Write out the whole listing exactly as it is written below.

(Information provided)
-- Opening Marker --

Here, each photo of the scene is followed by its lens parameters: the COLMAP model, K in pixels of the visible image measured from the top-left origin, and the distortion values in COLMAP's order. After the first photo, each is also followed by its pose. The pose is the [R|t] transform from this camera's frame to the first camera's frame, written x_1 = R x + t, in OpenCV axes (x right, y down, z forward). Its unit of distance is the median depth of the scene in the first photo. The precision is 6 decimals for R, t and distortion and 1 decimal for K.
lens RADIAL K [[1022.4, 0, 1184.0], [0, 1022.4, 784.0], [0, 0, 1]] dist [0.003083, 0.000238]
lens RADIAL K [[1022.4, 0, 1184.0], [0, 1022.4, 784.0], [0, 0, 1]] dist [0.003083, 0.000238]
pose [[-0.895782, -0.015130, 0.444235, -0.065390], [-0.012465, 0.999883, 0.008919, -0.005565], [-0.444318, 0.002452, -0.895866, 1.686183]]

-- Closing Marker --

(Written answer)
Here, each photo of the scene is followed by its lens parameters: the COLMAP model, K in pixels of the visible image measured from the top-left origin, and the distortion values in COLMAP's order. After the first photo, each is also followed by its pose. The pose is the [R|t] transform from this camera's frame to the first camera's frame, written x_1 = R x + t, in OpenCV axes (x right, y down, z forward). Its unit of distance is the median depth of the scene in the first photo. The precision is 6 decimals for R, t and distortion and 1 decimal for K.
lens RADIAL K [[1022.4, 0, 1184.0], [0, 1022.4, 784.0], [0, 0, 1]] dist [0.003083, 0.000238]
lens RADIAL K [[1022.4, 0, 1184.0], [0, 1022.4, 784.0], [0, 0, 1]] dist [0.003083, 0.000238]
pose [[-0.895782, -0.015130, 0.444235, -0.065390], [-0.012465, 0.999883, 0.008919, -0.005565], [-0.444318, 0.002452, -0.895866, 1.686183]]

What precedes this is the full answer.